START Provided records
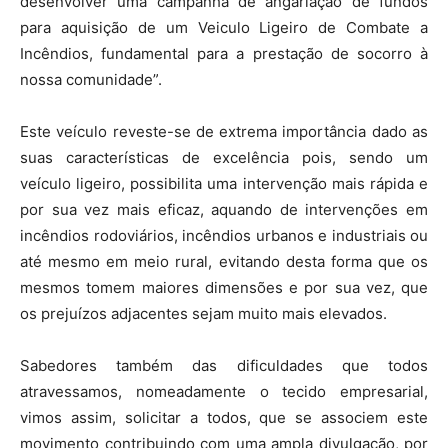
desenvolver uma campanha de angariação de fundos
para aquisição de um Veiculo Ligeiro de Combate a
Incêndios, fundamental para a prestação de socorro à
nossa comunidade”.
Este veículo reveste-se de extrema importância dado as
suas características de excelência pois, sendo um
veículo ligeiro, possibilita uma intervenção mais rápida e
por sua vez mais eficaz, aquando de intervenções em
incêndios rodoviários, incêndios urbanos e industriais ou
até mesmo em meio rural, evitando desta forma que os
mesmos tomem maiores dimensões e por sua vez, que
os prejuízos adjacentes sejam muito mais elevados.
Sabedores também das dificuldades que todos
atravessamos, nomeadamente o tecido empresarial,
vimos assim, solicitar a todos, que se associem este
movimento contribuindo com uma ampla divulgação, por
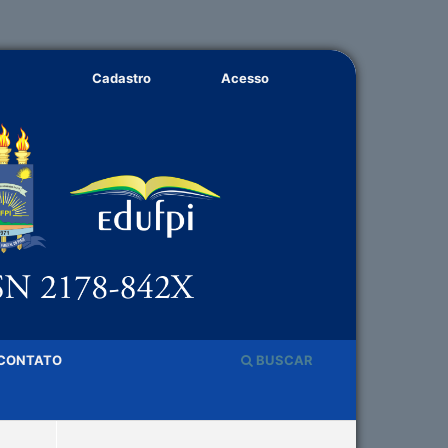
Cadastro
Acesso
CONTATO
BUSCAR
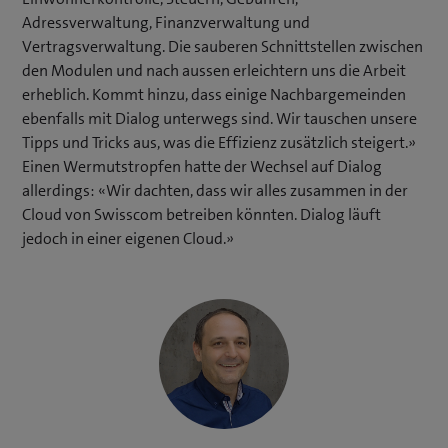
Adressverwaltung, Finanzverwaltung und
Vertragsverwaltung. Die sauberen Schnittstellen zwischen
den Modulen und nach aussen erleichtern uns die Arbeit
erheblich. Kommt hinzu, dass einige Nachbargemeinden
ebenfalls mit Dialog unterwegs sind. Wir tauschen unsere
Tipps und Tricks aus, was die Effizienz zusätzlich steigert.»
Einen Wermutstropfen hatte der Wechsel auf Dialog
allerdings: «Wir dachten, dass wir alles zusammen in der
Cloud von Swisscom betreiben könnten. Dialog läuft
jedoch in einer eigenen Cloud.»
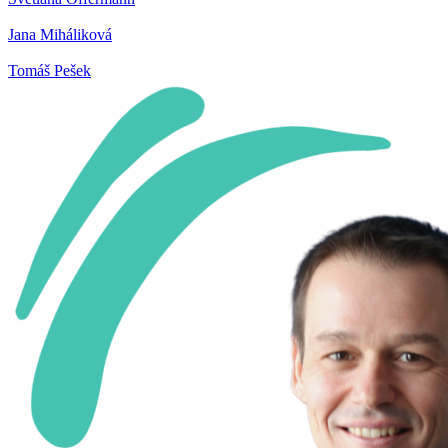
Jana Miháliková
Tomáš Pešek​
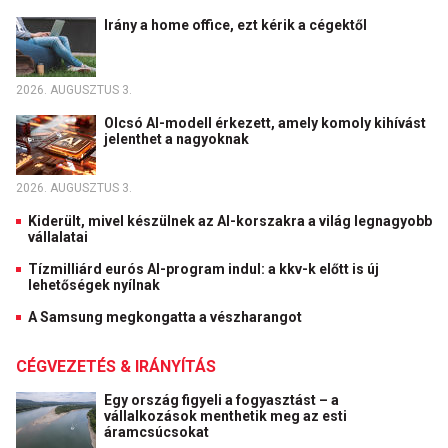
Irány a home office, ezt kérik a cégektől
2026. AUGUSZTUS 3.
Olcsó AI-modell érkezett, amely komoly kihívást
jelenthet a nagyoknak
2026. AUGUSZTUS 3.
Kiderült, mivel készülnek az AI-korszakra a világ legnagyobb
vállalatai
Tízmilliárd eurós AI-program indul: a kkv-k előtt is új
lehetőségek nyílnak
A Samsung megkongatta a vészharangot
CÉGVEZETÉS & IRÁNYÍTÁS
Egy ország figyeli a fogyasztást – a
vállalkozások menthetik meg az esti
áramcsúcsokat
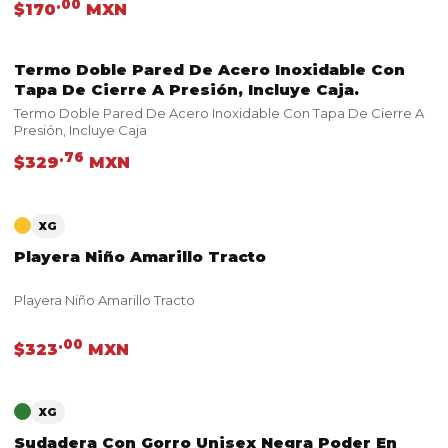
.00
$170
MXN
Termo Doble Pared De Acero Inoxidable Con
VER PRODUCTO
Tapa De Cierre A Presión, Incluye Caja.
Termo Doble Pared De Acero Inoxidable Con Tapa De Cierre A
Presión, Incluye Caja
.76
$329
MXN
VER PRODUCTO
XG
Playera Niño Amarillo Tracto
Playera Niño Amarillo Tracto
.00
$323
MXN
VER PRODUCTO
XG
Sudadera Con Gorro Unisex Negra Poder En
END Provided records
> [What to produce]:
Print each record exactly as it stands, omitting the pictures.

> [Written answer]:
desenvolver uma campanha de angariação de fundos
para aquisição de um Veiculo Ligeiro de Combate a
Incêndios, fundamental para a prestação de socorro à
nossa comunidade”.
Este veículo reveste-se de extrema importância dado as
suas características de excelência pois, sendo um
veículo ligeiro, possibilita uma intervenção mais rápida e
por sua vez mais eficaz, aquando de intervenções em
incêndios rodoviários, incêndios urbanos e industriais ou
até mesmo em meio rural, evitando desta forma que os
mesmos tomem maiores dimensões e por sua vez, que
os prejuízos adjacentes sejam muito mais elevados.
Sabedores também das dificuldades que todos
atravessamos, nomeadamente o tecido empresarial,
vimos assim, solicitar a todos, que se associem este
movimento contribuindo com uma ampla divulgação, por
Cadastro
Acesso
CONTATO
BUSCAR
Adressverwaltung, Finanzverwaltung und
Vertragsverwaltung. Die sauberen Schnittstellen zwischen
den Modulen und nach aussen erleichtern uns die Arbeit
erheblich. Kommt hinzu, dass einige Nachbargemeinden
ebenfalls mit Dialog unterwegs sind. Wir tauschen unsere
Tipps und Tricks aus, was die Effizienz zusätzlich steigert.»
Einen Wermutstropfen hatte der Wechsel auf Dialog
allerdings: «Wir dachten, dass wir alles zusammen in der
Cloud von Swisscom betreiben könnten. Dialog läuft
jedoch in einer eigenen Cloud.»
Jana Miháliková
Tomáš Pešek​
Irány a home office, ezt kérik a cégektől
2026. AUGUSZTUS 3.
Olcsó AI-modell érkezett, amely komoly kihívást
jelenthet a nagyoknak
2026. AUGUSZTUS 3.
Kiderült, mivel készülnek az AI-korszakra a világ legnagyobb
vállalatai
Tízmilliárd eurós AI-program indul: a kkv-k előtt is új
lehetőségek nyílnak
A Samsung megkongatta a vészharangot
CÉGVEZETÉS & IRÁNYÍTÁS
Egy ország figyeli a fogyasztást – a
vállalkozások menthetik meg az esti
áramcsúcsokat
.00
$170
MXN
Termo Doble Pared De Acero Inoxidable Con
VER PRODUCTO
Tapa De Cierre A Presión, Incluye Caja.
Termo Doble Pared De Acero Inoxidable Con Tapa De Cierre A
Presión, Incluye Caja
.76
$329
MXN
VER PRODUCTO
XG
Playera Niño Amarillo Tracto
Playera Niño Amarillo Tracto
.00
$323
MXN
VER PRODUCTO
XG
Sudadera Con Gorro Unisex Negra Poder En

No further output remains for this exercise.